Andy is correct. Most of the actual work is during budget hearings, typically two months. The second is hearing appeals from the planning commission. The latter is due to the shocking power planning departments and planning commissions have to create regulatory red tape. There is an entire industry of private planning consultants who are paid very well simply to untie the gordian knots of planning regulations. Slash these regs and not only will housing costs go down but the bureacracy can be cut too and thereby appeals. I would gladly pay a county supervisor $178K if their only role was to reduce county regulations, particularly land use regs by 50%.


Did you know that in most states, if one retains an architect or professional engineer to design a residential project, the government doesn’t do a plan check? Permits cost a few hundred dollars, not tens of thousands like in CA. The professionals are responsible/liable for meeting code in their design. In CA non professionals plan check the work of registered professionals costing home owners thousands in fees and months of waiting around, typically paying interest on loans.


And so there is nothing new under the sun…grifters scamming the minions…never changes.

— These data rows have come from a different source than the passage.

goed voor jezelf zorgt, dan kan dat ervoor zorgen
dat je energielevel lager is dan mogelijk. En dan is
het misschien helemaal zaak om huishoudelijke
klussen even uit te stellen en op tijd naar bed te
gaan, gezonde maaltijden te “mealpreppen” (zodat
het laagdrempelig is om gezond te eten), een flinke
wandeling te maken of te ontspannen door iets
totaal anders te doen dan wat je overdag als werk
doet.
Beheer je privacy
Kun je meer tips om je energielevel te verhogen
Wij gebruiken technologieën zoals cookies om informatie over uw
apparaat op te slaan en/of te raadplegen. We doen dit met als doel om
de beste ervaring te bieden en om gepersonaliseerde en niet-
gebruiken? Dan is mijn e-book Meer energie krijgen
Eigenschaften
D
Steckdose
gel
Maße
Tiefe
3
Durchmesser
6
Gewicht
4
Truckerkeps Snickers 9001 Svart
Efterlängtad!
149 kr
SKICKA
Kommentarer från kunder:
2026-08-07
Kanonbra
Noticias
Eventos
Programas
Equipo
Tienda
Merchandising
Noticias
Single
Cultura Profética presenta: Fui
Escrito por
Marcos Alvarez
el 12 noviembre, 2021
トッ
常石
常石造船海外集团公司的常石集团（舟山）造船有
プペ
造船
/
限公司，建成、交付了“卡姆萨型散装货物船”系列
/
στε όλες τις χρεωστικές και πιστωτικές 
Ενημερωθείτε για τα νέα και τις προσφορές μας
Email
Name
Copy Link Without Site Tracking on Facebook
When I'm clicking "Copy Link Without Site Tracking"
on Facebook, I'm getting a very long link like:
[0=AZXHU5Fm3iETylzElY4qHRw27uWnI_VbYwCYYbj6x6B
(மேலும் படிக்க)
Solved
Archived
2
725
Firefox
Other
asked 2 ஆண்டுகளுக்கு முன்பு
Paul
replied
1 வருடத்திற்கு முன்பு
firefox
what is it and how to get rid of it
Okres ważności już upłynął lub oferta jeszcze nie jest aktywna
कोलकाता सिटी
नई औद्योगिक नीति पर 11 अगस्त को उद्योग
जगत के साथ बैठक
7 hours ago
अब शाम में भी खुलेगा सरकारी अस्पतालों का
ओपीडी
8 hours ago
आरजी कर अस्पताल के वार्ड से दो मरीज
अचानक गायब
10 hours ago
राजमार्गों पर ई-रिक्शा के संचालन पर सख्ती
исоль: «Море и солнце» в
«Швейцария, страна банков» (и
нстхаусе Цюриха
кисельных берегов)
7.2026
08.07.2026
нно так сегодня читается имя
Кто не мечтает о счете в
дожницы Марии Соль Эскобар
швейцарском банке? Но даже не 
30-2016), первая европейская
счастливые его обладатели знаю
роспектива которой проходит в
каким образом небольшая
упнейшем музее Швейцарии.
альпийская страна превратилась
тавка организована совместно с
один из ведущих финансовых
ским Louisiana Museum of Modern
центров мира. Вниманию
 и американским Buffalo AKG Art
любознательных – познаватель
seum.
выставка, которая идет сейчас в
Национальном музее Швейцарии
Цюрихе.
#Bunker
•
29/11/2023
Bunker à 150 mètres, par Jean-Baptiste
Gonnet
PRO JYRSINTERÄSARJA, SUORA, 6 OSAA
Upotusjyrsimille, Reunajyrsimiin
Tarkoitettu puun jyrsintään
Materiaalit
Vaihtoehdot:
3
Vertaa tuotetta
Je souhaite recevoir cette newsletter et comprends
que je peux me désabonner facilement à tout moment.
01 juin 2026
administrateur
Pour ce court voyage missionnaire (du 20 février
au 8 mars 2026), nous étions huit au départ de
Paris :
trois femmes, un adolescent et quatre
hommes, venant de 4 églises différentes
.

And the grift continues. They ought to get paid per meeting, say $50.00 an hour. They all have county funded staff to review materials and tell them how to vote, so they are figureheads and hardly worth $115K much less $175K.


The basic problem seems to be that they can control their own salaries! How did that situation ever come about? I’ve never had a job where I could up my own salary unilaterally. And they’re also pulling this crap that since other politicians have raised their salaries, we need to raise ours too. It’s nothing more than collusion amongst the political class to falsely drive up their compensation. This is total BS!!!